In line with the Taskforce, we have categorised cryptoassets into three types of tokens;

  • Exchange tokens: these are not issued or backed by any central authority and are intended and designed to be used as a means of exchange. They are, usually, a decentralised tool for buying and selling goods and services without traditional intermediaries. These tokens are usually outside the perimeter. These are what I like of as “money-like” digital assets and I have expanded my discussion of these in the revised paperback edition of my book “Before Bablyon, Beyond Bitcoin” that will be published in a couple of months.

  • Security tokens: these are tokens with specific characteristics that mean they meet the definition of a Specified Investment like a share or a debt instrument (described in more detail in Chapter 3) as set out in the RAO, and are within the perimeter. Given the combined demands of investor protection and “system” protection, I think we are some way from seeing these in the mass market but the idea of properly-regulated “ICO” structures has a logic to it.
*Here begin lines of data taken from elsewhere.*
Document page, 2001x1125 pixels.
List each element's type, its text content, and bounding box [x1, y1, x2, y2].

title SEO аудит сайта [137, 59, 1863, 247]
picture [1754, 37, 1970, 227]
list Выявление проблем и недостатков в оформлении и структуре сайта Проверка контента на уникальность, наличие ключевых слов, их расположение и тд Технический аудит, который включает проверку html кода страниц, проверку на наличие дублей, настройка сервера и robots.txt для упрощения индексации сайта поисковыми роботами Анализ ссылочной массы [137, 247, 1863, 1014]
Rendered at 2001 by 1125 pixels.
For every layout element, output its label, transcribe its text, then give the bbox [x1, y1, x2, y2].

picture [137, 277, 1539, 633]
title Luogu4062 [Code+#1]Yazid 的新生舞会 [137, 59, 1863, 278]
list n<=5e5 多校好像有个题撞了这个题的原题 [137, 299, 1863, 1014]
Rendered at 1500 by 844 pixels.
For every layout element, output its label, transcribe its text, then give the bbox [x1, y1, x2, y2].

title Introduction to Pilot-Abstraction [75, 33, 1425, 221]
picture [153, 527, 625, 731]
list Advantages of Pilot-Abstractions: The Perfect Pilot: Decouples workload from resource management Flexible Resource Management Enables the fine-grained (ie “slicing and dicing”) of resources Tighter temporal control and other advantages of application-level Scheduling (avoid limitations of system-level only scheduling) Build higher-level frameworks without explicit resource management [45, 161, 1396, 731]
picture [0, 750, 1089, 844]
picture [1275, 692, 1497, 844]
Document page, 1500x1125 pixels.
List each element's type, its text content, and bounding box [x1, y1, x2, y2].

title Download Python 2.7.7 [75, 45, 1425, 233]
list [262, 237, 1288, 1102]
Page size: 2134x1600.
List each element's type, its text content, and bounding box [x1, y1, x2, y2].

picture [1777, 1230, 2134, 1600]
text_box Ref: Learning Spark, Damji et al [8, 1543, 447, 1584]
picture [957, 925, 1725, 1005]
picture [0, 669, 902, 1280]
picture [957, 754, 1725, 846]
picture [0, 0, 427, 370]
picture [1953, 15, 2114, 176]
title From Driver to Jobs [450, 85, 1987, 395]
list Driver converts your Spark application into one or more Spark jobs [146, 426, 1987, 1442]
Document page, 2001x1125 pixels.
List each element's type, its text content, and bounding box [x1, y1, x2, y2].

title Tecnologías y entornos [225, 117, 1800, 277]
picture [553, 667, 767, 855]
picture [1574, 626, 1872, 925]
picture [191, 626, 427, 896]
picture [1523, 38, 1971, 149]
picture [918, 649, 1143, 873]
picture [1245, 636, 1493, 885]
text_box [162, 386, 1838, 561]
  • Utility tokens: these tokens grant holders access to a current or prospective product or service but do not grant holders rights that are the same as those granted by Specified Investments. Although utility tokens are not Specified Investments, they might meet the definition of e-money in certain circumstances (as could other tokens), in which case activities in relation to them may be within the perimeter. I can envisage private currencies (the “IBM Dollar”, for want of a better bumper sticker) that use this technology but I don’t see them becoming e-money because the e-money regulations as they stand effectively describe e-money as being issued against a 100% reserve rather than future delivery, if you see what I mean. I must ask someone more knowledgeable then I am about this distinction.